Lake Connewarre State Wildlife Reserve (LCSWR) is a 3411.1 ha Park in Victoria, Australia, that contains a diverse range of unique and significant ecosystems including a river, tidal delta, lakes, swamps, salt marshes and grasslands.

==Description==
Lake Connewarre State Wildlife Reserve is situated on the lower reaches of the Barwon River on Victoria's Bellarine Peninsula, approximately 8 km south-east of Geelong and 65 km south-west of Melbourne. The Reserve holds the largest area of remnant vegetation on the Bellarine Peninsula and contains the most extensive example of Wilsonia herblands and Distichlis grasslands in Australia. As well as the saline and tidally affected Lake Connewarre itself, the reserve includes the adjacent freshwater Reedy Lake and the ephemeral Murtnaghurt Lagoon. Part of LCSWR is designated a State Game Reserve and is available for duck and quail hunting each year. Other recreational uses include fishing, windsurfing, canoeing and nature study.
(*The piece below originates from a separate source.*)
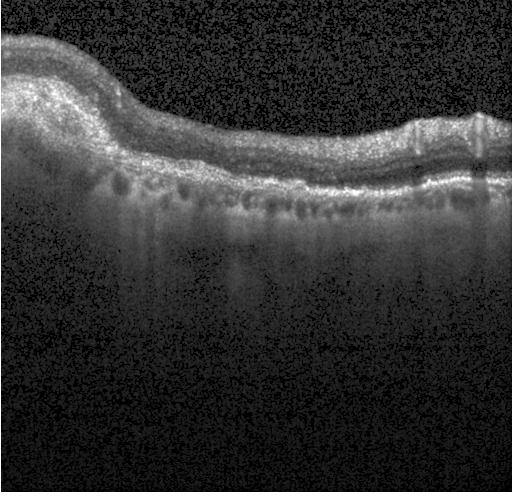 Optical coherence tomography B-scan
Finding: a choroidal neovascular membrane.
Campbell Point protrudes into Lake Connewarre and contains the oldest dated Aboriginal archaeological remains on the Bellarine Peninsula. The deposits have been dated at between 3600 and 5200 years old and are considered significant for their demonstration of shellfish gathering which was uncommon on the central coast of Victoria.

==Environment==
It is home to over 150 bird species. Several migratory species are listed the under international agreements Japan Australia Migratory Bird Agreement and the China Australia Migratory Bird Agreement. Twelve plant and animal species are listed as threatened under Victoria's Flora and Fauna Guarantee Act 1988 including the orange-bellied parrot. According to The Action Plan for Australian Birds by the Natural Heritage Trust, the orange-bellied parrot (Neophema chrysogaster) is critically endangered with approximately 180 mature birds remaining in the wild, and numbers continuing to decline. The reserve is part of the Bellarine Wetlands Important Bird Area, identified as such by BirdLife International because of its importance for orange-bellied parrots and for waterbirds.